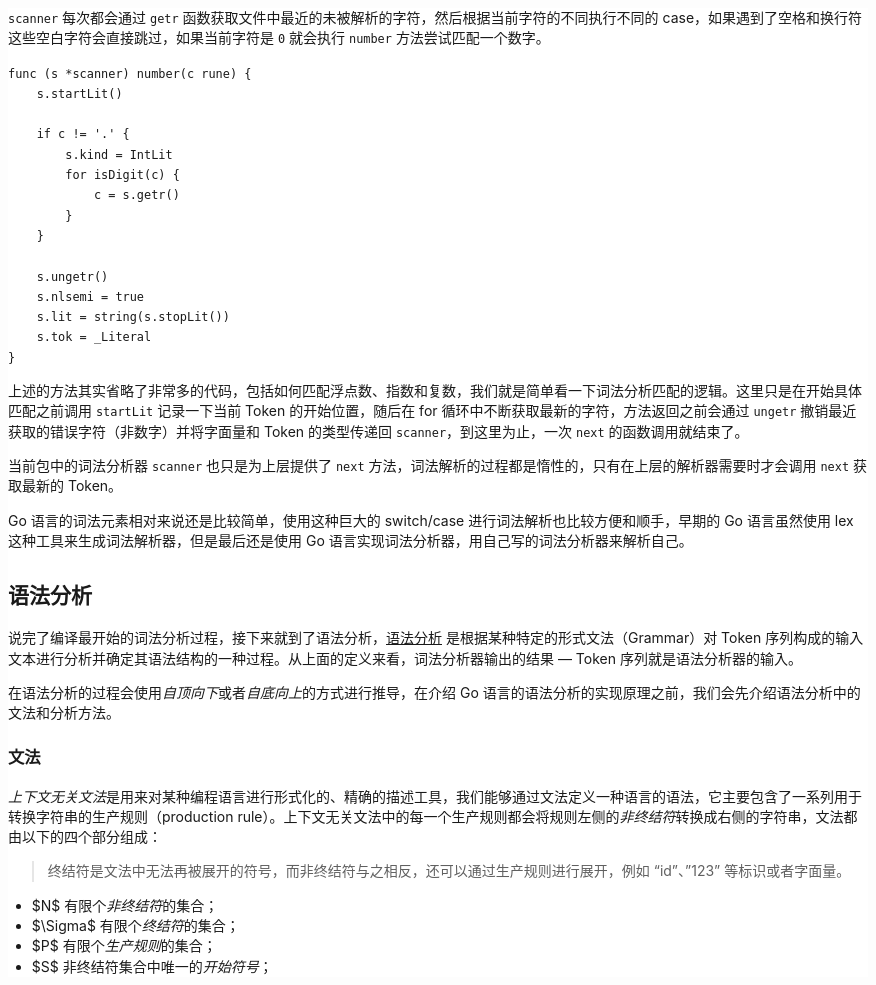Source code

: <p><code>scanner</code> 每次都会通过 <code>getr</code> 函数获取文件中最近的未被解析的字符，然后根据当前字符的不同执行不同的 case，如果遇到了空格和换行符这些空白字符会直接跳过，如果当前字符是 <code>0</code> 就会执行 <code>number</code> 方法尝试匹配一个数字。</p>

<pre><code class="language-go">func (s *scanner) number(c rune) {
	s.startLit()

	if c != '.' {
		s.kind = IntLit
		for isDigit(c) {
			c = s.getr()
		}
	}

	s.ungetr()
	s.nlsemi = true
	s.lit = string(s.stopLit())
	s.tok = _Literal
}
</code></pre>

<p>上述的方法其实省略了非常多的代码，包括如何匹配浮点数、指数和复数，我们就是简单看一下词法分析匹配的逻辑。这里只是在开始具体匹配之前调用 <code>startLit</code> 记录一下当前 Token 的开始位置，随后在 for 循环中不断获取最新的字符，方法返回之前会通过 <code>ungetr</code> 撤销最近获取的错误字符（非数字）并将字面量和 Token 的类型传递回 <code>scanner</code>，到这里为止，一次 <code>next</code> 的函数调用就结束了。</p>

<p>当前包中的词法分析器 <code>scanner</code> 也只是为上层提供了 <code>next</code> 方法，词法解析的过程都是惰性的，只有在上层的解析器需要时才会调用 <code>next</code> 获取最新的 Token。</p>

<p>Go 语言的词法元素相对来说还是比较简单，使用这种巨大的 switch/case 进行词法解析也比较方便和顺手，早期的 Go 语言虽然使用 lex 这种工具来生成词法解析器，但是最后还是使用 Go 语言实现词法分析器，用自己写的词法分析器来解析自己。</p>

<h2 id="语法分析">
<a id="语法分析" class="anchor" href="#%E8%AF%AD%E6%B3%95%E5%88%86%E6%9E%90" aria-hidden="true"><span class="octicon octicon-link"></span></a>语法分析</h2>

<p>说完了编译最开始的词法分析过程，接下来就到了语法分析，<a href="https://zh.wikipedia.org/wiki/%E8%AA%9E%E6%B3%95%E5%88%86%E6%9E%90%E5%99%A8">语法分析</a> 是根据某种特定的形式文法（Grammar）对 Token 序列构成的输入文本进行分析并确定其语法结构的一种过程。从上面的定义来看，词法分析器输出的结果 — Token 序列就是语法分析器的输入。</p>

<p>在语法分析的过程会使用<em>自顶向下</em>或者<em>自底向上</em>的方式进行推导，在介绍 Go 语言的语法分析的实现原理之前，我们会先介绍语法分析中的文法和分析方法。</p>

<h3 id="文法">
<a id="文法" class="anchor" href="#%E6%96%87%E6%B3%95" aria-hidden="true"><span class="octicon octicon-link"></span></a>文法</h3>

<p><em>上下文无关文法</em>是用来对某种编程语言进行形式化的、精确的描述工具，我们能够通过文法定义一种语言的语法，它主要包含了一系列用于转换字符串的生产规则（production rule）。上下文无关文法中的每一个生产规则都会将规则左侧的<em>非终结符</em>转换成右侧的字符串，文法都由以下的四个部分组成：</p>

<blockquote>
  <p>终结符是文法中无法再被展开的符号，而非终结符与之相反，还可以通过生产规则进行展开，例如 “id”、”123” 等标识或者字面量。</p>
</blockquote>

<ul>
  <li>$N$ 有限个<em>非终结符</em>的集合；</li>
  <li>$\Sigma$ 有限个<em>终结符</em>的集合；</li>
  <li>$P$ 有限个<em>生产规则</em>的集合；</li>
  <li>$S$ 非终结符集合中唯一的<em>开始符号</em>；</li>
</ul>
#####
Task to complete → Rewrite the material above as a numbered list with one line per item, skipping blank lines and omitting the pictures.

Written answer →
1. Source code
2. : <p><code>scanner</code> 每次都会通过 <code>getr</code> 函数获取文件中最近的未被解析的字符，然后根据当前字符的不同执行不同的 case，如果遇到了空格和换行符这些空白字符会直接跳过，如果当前字符是 <code>0</code> 就会执行 <code>number</code> 方法尝试匹配一个数字。</p>
3. <pre><code class="language-go">func (s *scanner) number(c rune) {
4. 	s.startLit()
5. 	if c != '.' {
6. 		s.kind = IntLit
7. 		for isDigit(c) {
8. 			c = s.getr()
9. 		}
10. 	}
11. 	s.ungetr()
12. 	s.nlsemi = true
13. 	s.lit = string(s.stopLit())
14. 	s.tok = _Literal
15. }
16. </code></pre>
17. <p>上述的方法其实省略了非常多的代码，包括如何匹配浮点数、指数和复数，我们就是简单看一下词法分析匹配的逻辑。这里只是在开始具体匹配之前调用 <code>startLit</code> 记录一下当前 Token 的开始位置，随后在 for 循环中不断获取最新的字符，方法返回之前会通过 <code>ungetr</code> 撤销最近获取的错误字符（非数字）并将字面量和 Token 的类型传递回 <code>scanner</code>，到这里为止，一次 <code>next</code> 的函数调用就结束了。</p>
18. <p>当前包中的词法分析器 <code>scanner</code> 也只是为上层提供了 <code>next</code> 方法，词法解析的过程都是惰性的，只有在上层的解析器需要时才会调用 <code>next</code> 获取最新的 Token。</p>
19. <p>Go 语言的词法元素相对来说还是比较简单，使用这种巨大的 switch/case 进行词法解析也比较方便和顺手，早期的 Go 语言虽然使用 lex 这种工具来生成词法解析器，但是最后还是使用 Go 语言实现词法分析器，用自己写的词法分析器来解析自己。</p>
20. <h2 id="语法分析">
21. <a id="语法分析" class="anchor" href="#%E8%AF%AD%E6%B3%95%E5%88%86%E6%9E%90" aria-hidden="true"><span class="octicon octicon-link"></span></a>语法分析</h2>
22. <p>说完了编译最开始的词法分析过程，接下来就到了语法分析，<a href="https://zh.wikipedia.org/wiki/%E8%AA%9E%E6%B3%95%E5%88%86%E6%9E%90%E5%99%A8">语法分析</a> 是根据某种特定的形式文法（Grammar）对 Token 序列构成的输入文本进行分析并确定其语法结构的一种过程。从上面的定义来看，词法分析器输出的结果 — Token 序列就是语法分析器的输入。</p>
23. <p>在语法分析的过程会使用<em>自顶向下</em>或者<em>自底向上</em>的方式进行推导，在介绍 Go 语言的语法分析的实现原理之前，我们会先介绍语法分析中的文法和分析方法。</p>
24. <h3 id="文法">
25. <a id="文法" class="anchor" href="#%E6%96%87%E6%B3%95" aria-hidden="true"><span class="octicon octicon-link"></span></a>文法</h3>
26. <p><em>上下文无关文法</em>是用来对某种编程语言进行形式化的、精确的描述工具，我们能够通过文法定义一种语言的语法，它主要包含了一系列用于转换字符串的生产规则（production rule）。上下文无关文法中的每一个生产规则都会将规则左侧的<em>非终结符</em>转换成右侧的字符串，文法都由以下的四个部分组成：</p>
27. <blockquote>
28.   <p>终结符是文法中无法再被展开的符号，而非终结符与之相反，还可以通过生产规则进行展开，例如 “id”、”123” 等标识或者字面量。</p>
29. </blockquote>
30. <ul>
31.   <li>$N$ 有限个<em>非终结符</em>的集合；</li>
32.   <li>$\Sigma$ 有限个<em>终结符</em>的集合；</li>
33.   <li>$P$ 有限个<em>生产规则</em>的集合；</li>
34.   <li>$S$ 非终结符集合中唯一的<em>开始符号</em>；</li>
35. </ul>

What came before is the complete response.